= Carlos del Toro Orihuela =

Cuban artist (born 1954)

Carlos del Toro Orihuela (born October 15, 1954, in Havana, Cuba), is a Cuban artist specializing in engraving, painting and drawing.

Since 1971 to 1975 he studied in the Escuela Nacional de Bellas Artes "San Alejandro", in Havana, Cuba. In 1984 he graduated in Engraving, in the Instituto Superior de Arte (ISA), in Havana, Cuba.

==Individual exhibitions==
Among his personal exhibitions we can mention in 1979 Exposición Litografías de Carlos del Toro in the Museo Nacional de Bellas Artes, in Havana, Cuba. In 1990 he presented Temperas, in Víctor Manuel Gallery, in Havana, Cuba. In 1991 he also exhibited Graphic Art and Paintings, in Bologna, Italy. In 1994 he made Entresaurios II, in the La Acacia Gallery, in Havana, Cuba. And in 1996 he presented Pintura/Grabado. Carlos del Toro, in the Taller Experimental de Gráfica (TEG), in Havana.

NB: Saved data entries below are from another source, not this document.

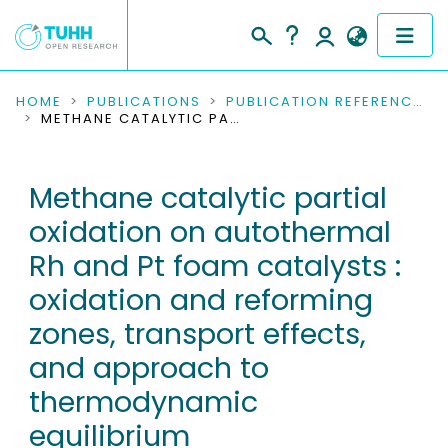
COMMUNITIES & COLLECTIONS
HOME
PUBLICATIONS
PUBLICATION REFERENCES
METHANE CATALYTIC PARTIAL OXIDATION ON AUTOTHERMAL RH AND PT FOAM CATALYSTS : OXIDATION AND REFORMING ZONES, TRANSPORT EFFECTS, AND APPROACH TO THERMODYNAMIC EQUILIBRIUM
PUBLICATIONS
Methane catalytic partial
RESEARCH DATA
oxidation on autothermal
PEOPLE
Rh and Pt foam catalysts :
oxidation and reforming
INSTITUTIONS
zones, transport effects,
PROJECTS
and approach to
thermodynamic
equilibrium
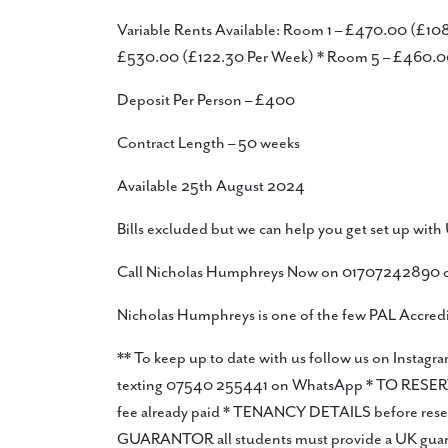
Variable Rents Available: Room 1 – £470.00 (£1
£530.00 (£122.30 Per Week) * Room 5 – £460.0
Deposit Per Person – £400
Contract Length – 50 weeks
Available 25th August 2024
Bills excluded but we can help you get set up with 
Call Nicholas Humphreys Now on 01707242890 or
Nicholas Humphreys is one of the few PAL Accredit
** To keep up to date with us follow us on Ins
texting 07540 255441 on WhatsApp * TO RESERVE you
fee already paid * TENANCY DETAILS before reservi
GUARANTOR all students must provide a UK guaranto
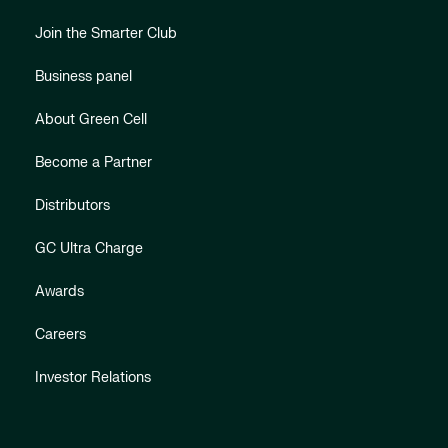
Join the Smarter Club
Business panel
About Green Cell
Become a Partner
Distributors
GC Ultra Charge
Awards
Careers
Investor Relations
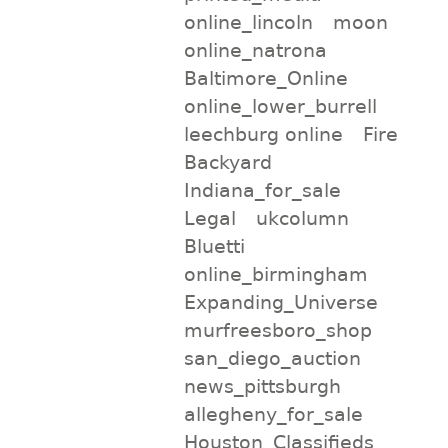
online_lincoln
moon
online_natrona
Baltimore_Online
online_lower_burrell
leechburg online
Fire
Backyard
Indiana_for_sale
Legal
ukcolumn
Bluetti
online_birmingham
Expanding_Universe
murfreesboro_shop
san_diego_auction
news_pittsburgh
allegheny_for_sale
Houston_Classifieds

==Collective exhibitions==
He was part of many collective exhibitions, among them we can mention in 1979 the First Trienal of Engraving Víctor Manuel, in the Galería de La Habana, in Havana, Cuba. In 1983 he was also included in Cuban Painting, in the Japan International Artists Society (JIAS), Yamaguchi Museum/ Hakodate Municipal Hall, Hokkaido, Japan. In 1991 he participated in 18 Peintres de Cuba à Paris, at the Festival de L'Humanité, Paris, France. In 1993 he was one of the selected artist to Internationale Grafick Biennale. Maastricht Exhibition and Congress Center (MECC), Maastricht, Netherlands. He has also participated in numerous group exhibitions in the southeastern United States, including Try Me at The Bottleworks in Athens, Georgia in 2006, Punto de Embarque at Tina Newton Gallery in Birmingham in 2007, Antes Que Nada at the Alabama School of Fine Arts in 2008, and En Cada Barrio Revolución at Avondale Bricks Gallery, also in Birmingham, Alabama, in 2012, and the Ambassador's Residence Show in Atlanta, Georgia in 2013.

==Awards==
His work as artist has been recognized with a lot of prizes among them can be quoted a Mention gained in the VIII National Young saloon, Museo Nacional de Bellas Artes, Havana, Cuba. In 1982 the second Prize. The literature in visual arts about the Guillen's poetry, Sala Rubén Martínez Villena, Galería UNEAC, Havana, Cuba. He also obtained in 1993 Prize Oswaldo Guayasamín Museum. Encuentro de Grabado'93, Centro Provincial de Artes Plásticas y Diseño, Havana.